BEGIN

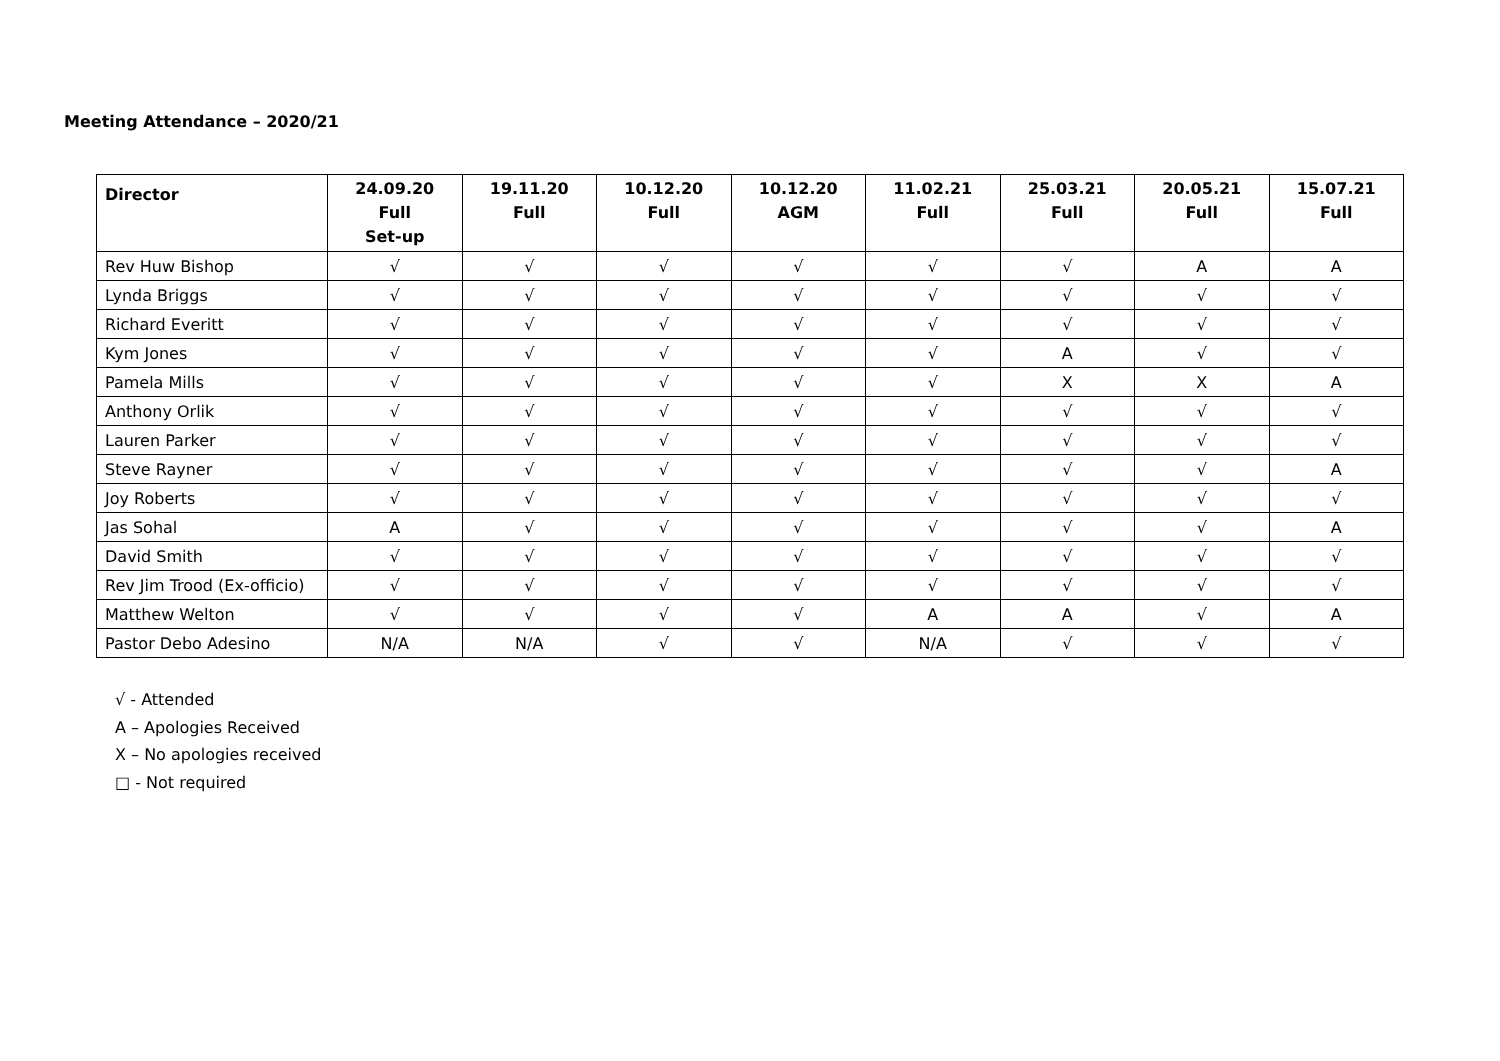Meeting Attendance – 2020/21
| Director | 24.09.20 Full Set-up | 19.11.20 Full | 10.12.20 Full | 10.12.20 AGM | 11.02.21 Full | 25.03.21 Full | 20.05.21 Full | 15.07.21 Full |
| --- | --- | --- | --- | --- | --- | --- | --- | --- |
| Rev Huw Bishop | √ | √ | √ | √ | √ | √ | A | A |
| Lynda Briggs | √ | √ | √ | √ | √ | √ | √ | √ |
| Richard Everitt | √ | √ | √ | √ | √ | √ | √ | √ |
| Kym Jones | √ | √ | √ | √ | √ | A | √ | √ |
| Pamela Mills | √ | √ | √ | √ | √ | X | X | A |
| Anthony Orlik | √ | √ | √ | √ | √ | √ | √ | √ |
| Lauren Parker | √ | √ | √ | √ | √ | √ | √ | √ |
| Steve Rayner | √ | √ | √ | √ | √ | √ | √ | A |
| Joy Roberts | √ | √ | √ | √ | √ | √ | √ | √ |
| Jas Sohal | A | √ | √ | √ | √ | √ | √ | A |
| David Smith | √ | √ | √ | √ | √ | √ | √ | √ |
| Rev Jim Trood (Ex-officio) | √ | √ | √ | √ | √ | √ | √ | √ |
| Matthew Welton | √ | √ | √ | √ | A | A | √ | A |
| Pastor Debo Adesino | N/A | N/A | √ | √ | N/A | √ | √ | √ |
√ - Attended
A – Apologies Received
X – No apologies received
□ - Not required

END
BEGIN

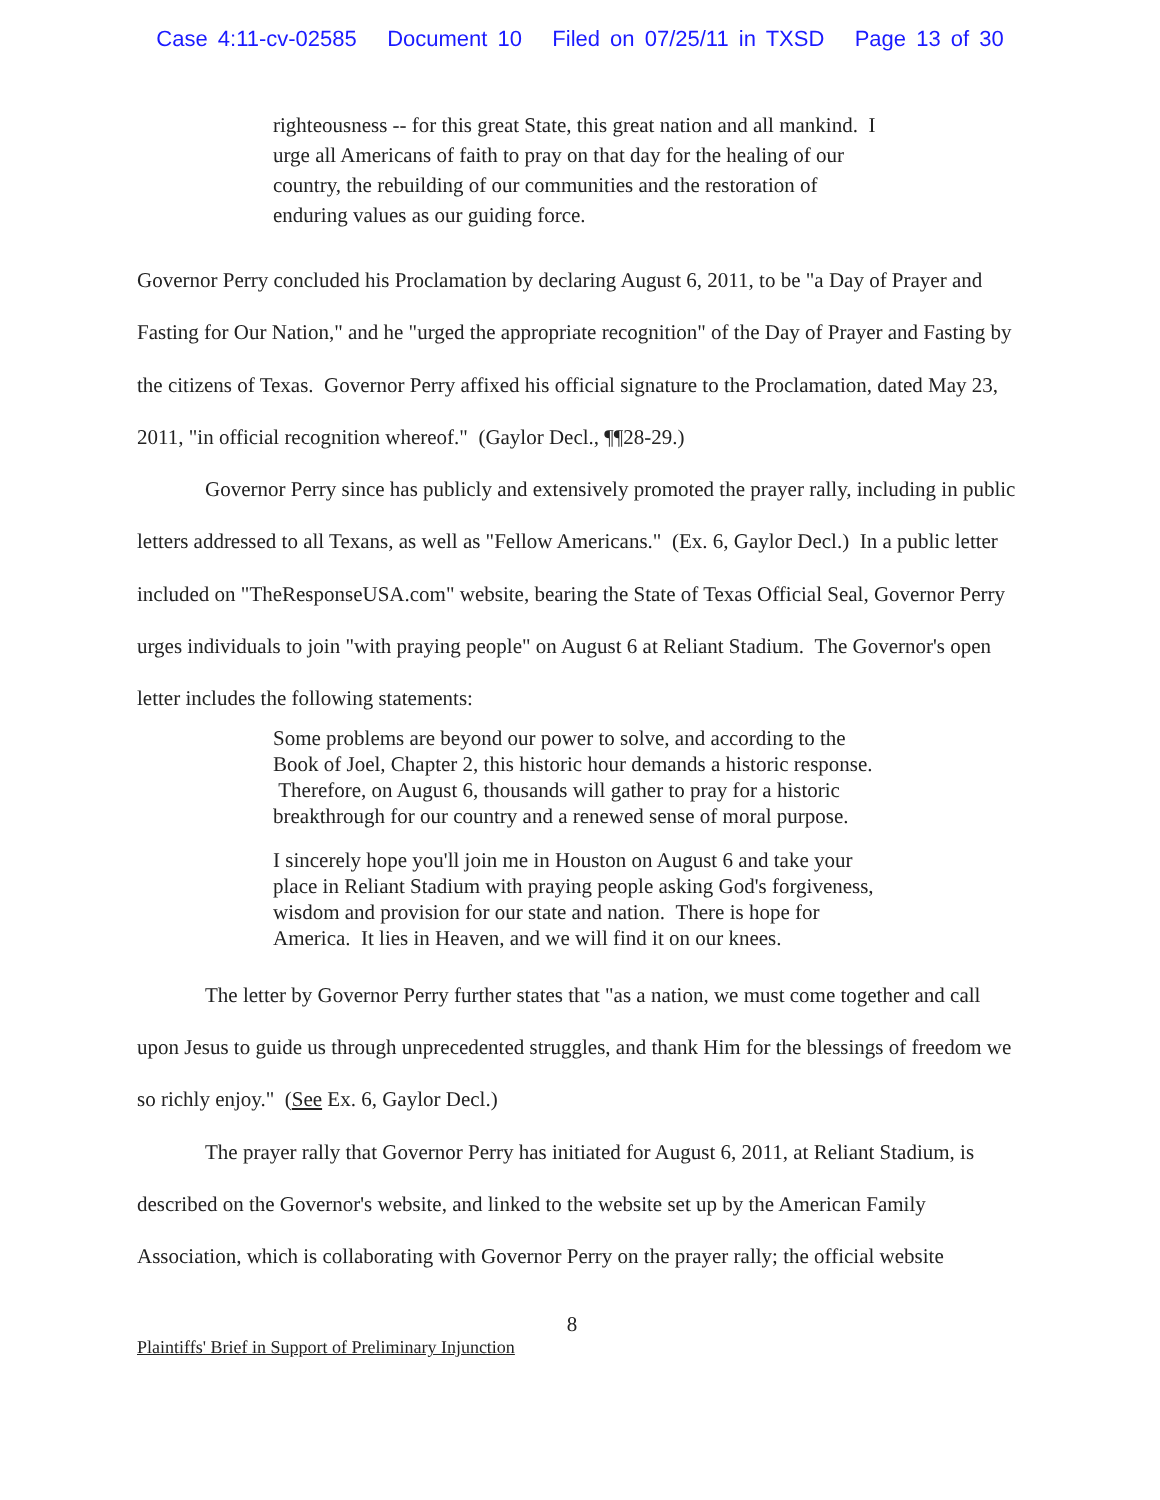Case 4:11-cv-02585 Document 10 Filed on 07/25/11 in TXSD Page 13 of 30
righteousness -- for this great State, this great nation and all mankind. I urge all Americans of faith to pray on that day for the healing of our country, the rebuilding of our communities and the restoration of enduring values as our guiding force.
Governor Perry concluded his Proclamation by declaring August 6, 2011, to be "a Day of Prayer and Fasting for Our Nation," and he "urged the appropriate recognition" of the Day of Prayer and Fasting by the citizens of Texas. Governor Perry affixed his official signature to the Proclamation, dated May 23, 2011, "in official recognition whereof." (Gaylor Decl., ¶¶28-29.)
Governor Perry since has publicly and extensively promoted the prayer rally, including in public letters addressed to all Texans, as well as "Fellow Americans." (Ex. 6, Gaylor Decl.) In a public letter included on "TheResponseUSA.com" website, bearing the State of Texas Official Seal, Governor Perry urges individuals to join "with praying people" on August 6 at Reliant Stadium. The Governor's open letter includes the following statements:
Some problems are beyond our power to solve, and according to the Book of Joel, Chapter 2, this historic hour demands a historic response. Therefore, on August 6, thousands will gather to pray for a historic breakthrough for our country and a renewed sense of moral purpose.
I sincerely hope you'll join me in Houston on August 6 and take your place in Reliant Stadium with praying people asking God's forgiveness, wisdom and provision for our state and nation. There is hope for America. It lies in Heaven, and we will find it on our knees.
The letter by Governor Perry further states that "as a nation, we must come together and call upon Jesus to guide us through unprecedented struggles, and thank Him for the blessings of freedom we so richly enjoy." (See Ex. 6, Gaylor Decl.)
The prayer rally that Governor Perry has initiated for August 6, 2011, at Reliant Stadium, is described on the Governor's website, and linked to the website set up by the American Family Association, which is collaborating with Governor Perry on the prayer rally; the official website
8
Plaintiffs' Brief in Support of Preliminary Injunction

END

• [DESCRIPTION OF THE TASK] After you work out how many lines in the material hold the word "will", please respond with that number alone.

• [RESPONSE BELOW] 2